What processes may be responsible for this genome loss? Clearly, the directionality is at odds with predictions based on differences in effective population size, as there is consistent evidence for a moderate loss of genetic variation in A. thaliana. In contrast, the global nature of genome size reduction suggests that directional shifts in mutation pressure and/or stronger selection favoring deletions over insertions could have driven genome shrinkage in A. thaliana. Population genetic analysis can help distinguish these possibilities. If selection were acting against insertions but favoring deletions, we would expect to detect higher population frequencies of deletions compared with insertions. The authors analyzed polymorphism data and found support for this. By using A. lyrata to polarize the directionality of polymorphic size changes in A. thaliana, they show that insertions segregate at much lower population frequencies than deletions, suggesting ongoing selection pressures against insertions and in favor of deletions.

However, analysis of TEs suggests a somewhat different interpretation. Consistent with the general patterns, TE copy number is consistently higher in A. lyrata regardless of element type, ruling out a major expansion of any particular class of TE. In total, at least 30% of the A. lyrata genome is comprised of TEs, in contrast with 24% in A. thaliana. Analyses of sequence divergence of long-terminal repeats of retrotransposons and TE phylogenies suggest an enrichment of younger TE insertions in A. lyrata compared with A. thaliana. This suggests higher rates of TE activity in the outcrossing species, consistent with theoretical predictions about reduced genomic conflict following the evolution of selfing (Bestor, 1999). If a higher genome-wide rate of fixation of deletions is the only process governing genome loss in A. thaliana, we would expect the opposite pattern: fewer old insertions and a shift toward more young insertions. Furthermore, previous work suggests that TE insertions segregate at lower population frequencies in A. lyrata than in A. thaliana (Wright et al., 2001; Lockton and Gaut, 2010), consistent with either stronger selection against TE insertions in A. lyrata or a reduced rate of transposition in A. thaliana (Wright et al., 2001). Together with the genomic data and recent analysis of expression levels (Hollister et al., 2011), the transposon patterns imply reduced activity in A. thaliana relative to A. lyrata. As one possible explanation, transposon silencing has been suggested to be more efficient in A. thaliana, although whether this is a cause or an effect of having more young insertions in A. lyrata remains unclear (Hollister et al., 2011).

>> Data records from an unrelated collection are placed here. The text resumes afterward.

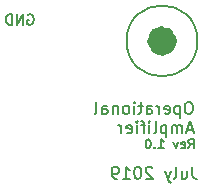
<source format=gbr>
G04 #@! TF.GenerationSoftware,KiCad,Pcbnew,(5.1.2)-2*
G04 #@! TF.CreationDate,2019-07-22T07:28:34+02:00*
G04 #@! TF.ProjectId,DiscreteOperationalAmplifier,44697363-7265-4746-954f-706572617469,rev?*
G04 #@! TF.SameCoordinates,Original*
G04 #@! TF.FileFunction,Legend,Bot*
G04 #@! TF.FilePolarity,Positive*
%FSLAX46Y46*%
G04 Gerber Fmt 4.6, Leading zero omitted, Abs format (unit mm)*
G04 Created by KiCad (PCBNEW (5.1.2)-2) date 2019-07-22 07:28:34*
%MOMM*%
%LPD*%
G04 APERTURE LIST*
%ADD10C,0.150000*%
%ADD11C,0.127000*%
%ADD12C,1.500000*%
G04 APERTURE END LIST*
D10*
X89437333Y-41015500D02*
X89522000Y-40973166D01*
X89649000Y-40973166D01*
X89776000Y-41015500D01*
X89860666Y-41100166D01*
X89903000Y-41184833D01*
X89945333Y-41354166D01*
X89945333Y-41481166D01*
X89903000Y-41650500D01*
X89860666Y-41735166D01*
X89776000Y-41819833D01*
X89649000Y-41862166D01*
X89564333Y-41862166D01*
X89437333Y-41819833D01*
X89395000Y-41777500D01*
X89395000Y-41481166D01*
X89564333Y-41481166D01*
X89014000Y-41862166D02*
X89014000Y-40973166D01*
X88506000Y-41862166D01*
X88506000Y-40973166D01*
X88082666Y-41862166D02*
X88082666Y-40973166D01*
X87871000Y-40973166D01*
X87744000Y-41015500D01*
X87659333Y-41100166D01*
X87617000Y-41184833D01*
X87574666Y-41354166D01*
X87574666Y-41481166D01*
X87617000Y-41650500D01*
X87659333Y-41735166D01*
X87744000Y-41819833D01*
X87871000Y-41862166D01*
X88082666Y-41862166D01*
D11*
X103048428Y-52294714D02*
X103302428Y-51931857D01*
X103483857Y-52294714D02*
X103483857Y-51532714D01*
X103193571Y-51532714D01*
X103121000Y-51569000D01*
X103084714Y-51605285D01*
X103048428Y-51677857D01*
X103048428Y-51786714D01*
X103084714Y-51859285D01*
X103121000Y-51895571D01*
X103193571Y-51931857D01*
X103483857Y-51931857D01*
X102431571Y-52258428D02*
X102504142Y-52294714D01*
X102649285Y-52294714D01*
X102721857Y-52258428D01*
X102758142Y-52185857D01*
X102758142Y-51895571D01*
X102721857Y-51823000D01*
X102649285Y-51786714D01*
X102504142Y-51786714D01*
X102431571Y-51823000D01*
X102395285Y-51895571D01*
X102395285Y-51968142D01*
X102758142Y-52040714D01*
X102141285Y-51786714D02*
X101959857Y-52294714D01*
X101778428Y-51786714D01*
X100508428Y-52294714D02*
X100943857Y-52294714D01*
X100726142Y-52294714D02*
X100726142Y-51532714D01*
X100798714Y-51641571D01*
X100871285Y-51714142D01*
X100943857Y-51750428D01*
X100181857Y-52222142D02*
X100145571Y-52258428D01*
X100181857Y-52294714D01*
X100218142Y-52258428D01*
X100181857Y-52222142D01*
X100181857Y-52294714D01*
X99673857Y-51532714D02*
X99601285Y-51532714D01*
X99528714Y-51569000D01*
X99492428Y-51605285D01*
X99456142Y-51677857D01*
X99419857Y-51823000D01*
X99419857Y-52004428D01*
X99456142Y-52149571D01*
X99492428Y-52222142D01*
X99528714Y-52258428D01*
X99601285Y-52294714D01*
X99673857Y-52294714D01*
X99746428Y-52258428D01*
X99782714Y-52222142D01*
X99819000Y-52149571D01*
X99855285Y-52004428D01*
X99855285Y-51823000D01*
X99819000Y-51677857D01*
X99782714Y-51605285D01*
X99746428Y-51569000D01*
X99673857Y-51532714D01*
D10*
X103163928Y-48387380D02*
X102973452Y-48387380D01*
X102878214Y-48435000D01*
X102782976Y-48530238D01*
X102735357Y-48720714D01*
X102735357Y-49054047D01*
X102782976Y-49244523D01*
X102878214Y-49339761D01*
X102973452Y-49387380D01*
X103163928Y-49387380D01*
X103259166Y-49339761D01*
X103354404Y-49244523D01*
X103402023Y-49054047D01*
X103402023Y-48720714D01*
X103354404Y-48530238D01*
X103259166Y-48435000D01*
X103163928Y-48387380D01*
X102306785Y-48720714D02*
X102306785Y-49720714D01*
X102306785Y-48768333D02*
X102211547Y-48720714D01*
X102021071Y-48720714D01*
X101925833Y-48768333D01*
X101878214Y-48815952D01*
X101830595Y-48911190D01*
X101830595Y-49196904D01*
X101878214Y-49292142D01*
X101925833Y-49339761D01*
X102021071Y-49387380D01*
X102211547Y-49387380D01*
X102306785Y-49339761D01*
X101021071Y-49339761D02*
X101116309Y-49387380D01*
X101306785Y-49387380D01*
X101402023Y-49339761D01*
X101449642Y-49244523D01*
X101449642Y-48863571D01*
X101402023Y-48768333D01*
X101306785Y-48720714D01*
X101116309Y-48720714D01*
X101021071Y-48768333D01*
X100973452Y-48863571D01*
X100973452Y-48958809D01*
X101449642Y-49054047D01*
X100544880Y-49387380D02*
X100544880Y-48720714D01*
X100544880Y-48911190D02*
X100497261Y-48815952D01*
X100449642Y-48768333D01*
X100354404Y-48720714D01*
X100259166Y-48720714D01*
X99497261Y-49387380D02*
X99497261Y-48863571D01*
X99544880Y-48768333D01*
X99640119Y-48720714D01*
X99830595Y-48720714D01*
X99925833Y-48768333D01*
X99497261Y-49339761D02*
X99592500Y-49387380D01*
X99830595Y-49387380D01*
X99925833Y-49339761D01*
X99973452Y-49244523D01*
X99973452Y-49149285D01*
X99925833Y-49054047D01*
X99830595Y-49006428D01*
X99592500Y-49006428D01*
X99497261Y-48958809D01*
X99163928Y-48720714D02*
X98782976Y-48720714D01*
X99021071Y-48387380D02*
X99021071Y-49244523D01*
X98973452Y-49339761D01*
X98878214Y-49387380D01*
X98782976Y-49387380D01*
X98449642Y-49387380D02*
X98449642Y-48720714D01*
X98449642Y-48387380D02*
X98497261Y-48435000D01*
X98449642Y-48482619D01*
X98402023Y-48435000D01*
X98449642Y-48387380D01*
X98449642Y-48482619D01*
X97830595Y-49387380D02*
X97925833Y-49339761D01*
X97973452Y-49292142D01*
X98021071Y-49196904D01*
X98021071Y-48911190D01*
X97973452Y-48815952D01*
X97925833Y-48768333D01*
X97830595Y-48720714D01*
X97687738Y-48720714D01*
X97592500Y-48768333D01*
X97544880Y-48815952D01*
X97497261Y-48911190D01*
X97497261Y-49196904D01*
X97544880Y-49292142D01*
X97592500Y-49339761D01*
X97687738Y-49387380D01*
X97830595Y-49387380D01*
X97068690Y-48720714D02*
X97068690Y-49387380D01*
X97068690Y-48815952D02*
X97021071Y-48768333D01*
X96925833Y-48720714D01*
X96782976Y-48720714D01*
X96687738Y-48768333D01*
X96640119Y-48863571D01*
X96640119Y-49387380D01*
X95735357Y-49387380D02*
X95735357Y-48863571D01*
X95782976Y-48768333D01*
X95878214Y-48720714D01*
X96068690Y-48720714D01*
X96163928Y-48768333D01*
X95735357Y-49339761D02*
X95830595Y-49387380D01*
X96068690Y-49387380D01*
X96163928Y-49339761D01*
X96211547Y-49244523D01*
X96211547Y-49149285D01*
X96163928Y-49054047D01*
X96068690Y-49006428D01*
X95830595Y-49006428D01*
X95735357Y-48958809D01*
X95116309Y-49387380D02*
X95211547Y-49339761D01*
X95259166Y-49244523D01*
X95259166Y-48387380D01*
X103402023Y-50751666D02*
X102925833Y-50751666D01*
X103497261Y-51037380D02*
X103163928Y-50037380D01*
X102830595Y-51037380D01*
X102497261Y-51037380D02*
X102497261Y-50370714D01*
X102497261Y-50465952D02*
X102449642Y-50418333D01*
X102354404Y-50370714D01*
X102211547Y-50370714D01*
X102116309Y-50418333D01*
X102068690Y-50513571D01*
X102068690Y-51037380D01*
X102068690Y-50513571D02*
X102021071Y-50418333D01*
X101925833Y-50370714D01*
X101782976Y-50370714D01*
X101687738Y-50418333D01*
X101640119Y-50513571D01*
X101640119Y-51037380D01*
X101163928Y-50370714D02*
X101163928Y-51370714D01*
X101163928Y-50418333D02*
X101068690Y-50370714D01*
X100878214Y-50370714D01*
X100782976Y-50418333D01*
X100735357Y-50465952D01*
X100687738Y-50561190D01*
X100687738Y-50846904D01*
X100735357Y-50942142D01*
X100782976Y-50989761D01*
X100878214Y-51037380D01*
X101068690Y-51037380D01*
X101163928Y-50989761D01*
X100116309Y-51037380D02*
X100211547Y-50989761D01*
X100259166Y-50894523D01*
X100259166Y-50037380D01*
X99735357Y-51037380D02*
X99735357Y-50370714D01*
X99735357Y-50037380D02*
X99782976Y-50085000D01*
X99735357Y-50132619D01*
X99687738Y-50085000D01*
X99735357Y-50037380D01*
X99735357Y-50132619D01*
X99402023Y-50370714D02*
X99021071Y-50370714D01*
X99259166Y-51037380D02*
X99259166Y-50180238D01*
X99211547Y-50085000D01*
X99116309Y-50037380D01*
X99021071Y-50037380D01*
X98687738Y-51037380D02*
X98687738Y-50370714D01*
X98687738Y-50037380D02*
X98735357Y-50085000D01*
X98687738Y-50132619D01*
X98640119Y-50085000D01*
X98687738Y-50037380D01*
X98687738Y-50132619D01*
X97830595Y-50989761D02*
X97925833Y-51037380D01*
X98116309Y-51037380D01*
X98211547Y-50989761D01*
X98259166Y-50894523D01*
X98259166Y-50513571D01*
X98211547Y-50418333D01*
X98116309Y-50370714D01*
X97925833Y-50370714D01*
X97830595Y-50418333D01*
X97782976Y-50513571D01*
X97782976Y-50608809D01*
X98259166Y-50704047D01*
X97354404Y-51037380D02*
X97354404Y-50370714D01*
X97354404Y-50561190D02*
X97306785Y-50465952D01*
X97259166Y-50418333D01*
X97163928Y-50370714D01*
X97068690Y-50370714D01*
X103368095Y-53882380D02*
X103368095Y-54596666D01*
X103415714Y-54739523D01*
X103510952Y-54834761D01*
X103653809Y-54882380D01*
X103749047Y-54882380D01*
X102463333Y-54215714D02*
X102463333Y-54882380D01*
X102891904Y-54215714D02*
X102891904Y-54739523D01*
X102844285Y-54834761D01*
X102749047Y-54882380D01*
X102606190Y-54882380D01*
X102510952Y-54834761D01*
X102463333Y-54787142D01*
X101844285Y-54882380D02*
X101939523Y-54834761D01*
X101987142Y-54739523D01*
X101987142Y-53882380D01*
X101558571Y-54215714D02*
X101320476Y-54882380D01*
X101082380Y-54215714D02*
X101320476Y-54882380D01*
X101415714Y-55120476D01*
X101463333Y-55168095D01*
X101558571Y-55215714D01*
X99987142Y-53977619D02*
X99939523Y-53930000D01*
X99844285Y-53882380D01*
X99606190Y-53882380D01*
X99510952Y-53930000D01*
X99463333Y-53977619D01*
X99415714Y-54072857D01*
X99415714Y-54168095D01*
X99463333Y-54310952D01*
X100034761Y-54882380D01*
X99415714Y-54882380D01*
X98796666Y-53882380D02*
X98701428Y-53882380D01*
X98606190Y-53930000D01*
X98558571Y-53977619D01*
X98510952Y-54072857D01*
X98463333Y-54263333D01*
X98463333Y-54501428D01*
X98510952Y-54691904D01*
X98558571Y-54787142D01*
X98606190Y-54834761D01*
X98701428Y-54882380D01*
X98796666Y-54882380D01*
X98891904Y-54834761D01*
X98939523Y-54787142D01*
X98987142Y-54691904D01*
X99034761Y-54501428D01*
X99034761Y-54263333D01*
X98987142Y-54072857D01*
X98939523Y-53977619D01*
X98891904Y-53930000D01*
X98796666Y-53882380D01*
X97510952Y-54882380D02*
X98082380Y-54882380D01*
X97796666Y-54882380D02*
X97796666Y-53882380D01*
X97891904Y-54025238D01*
X97987142Y-54120476D01*
X98082380Y-54168095D01*
X97034761Y-54882380D02*
X96844285Y-54882380D01*
X96749047Y-54834761D01*
X96701428Y-54787142D01*
X96606190Y-54644285D01*
X96558571Y-54453809D01*
X96558571Y-54072857D01*
X96606190Y-53977619D01*
X96653809Y-53930000D01*
X96749047Y-53882380D01*
X96939523Y-53882380D01*
X97034761Y-53930000D01*
X97082380Y-53977619D01*
X97130000Y-54072857D01*
X97130000Y-54310952D01*
X97082380Y-54406190D01*
X97034761Y-54453809D01*
X96939523Y-54501428D01*
X96749047Y-54501428D01*
X96653809Y-54453809D01*
X96606190Y-54406190D01*
X96558571Y-54310952D01*
X103810000Y-43220000D02*
G75*
G03X103810000Y-43220000I-3000000J0D01*
G01*
D12*
X101310000Y-43220000D02*
G75*
G03X101310000Y-43220000I-500000J0D01*
G01*
M02*

</source>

We are therefore left with evidence for two processes explaining differences in genome size, stronger selection for DNA removal and/or lower rates of TE activity. It is unclear whether the patterns could in fact be driven by a single mechanism. For example, higher TE activity via outcrossing in A. lyrata may generally lead to higher rates of gene duplication and a greater abundance of small pieces of neutral DNA. However, there are several future studies that could help distinguish whether either, or both, of these factors are contributing. If genome size evolution is mainly because of the differences in TE activity, we would expect polymorphism analysis in A. lyrata to reveal similar selection pressures on small insertions and deletions at homologous sequences, whereas basic transposition rates should differ between species. Alternatively, if selection favouring deletions in A. thaliana is the primary cause, we would expect similarly-aged TE insertions to show a higher rate of DNA loss in the selfing species. Finally, the sequencing of genome of the outgroup species Capsella rubella will be crucial for determining what factors are due to DNA loss in A. thaliana versus expansion in A. lyrata.

The contribution of A. thaliana genome sequencing to our understanding of plant genetics can hardly be exaggerated. The sequencing of the A. lyrata genome opens up many new avenues of research. In particular, the presence of the genome of two closely related species will create many possibilities to examine genome consequences of recent evolutionary changes, such as change alterations in mating system, life history and effective population size.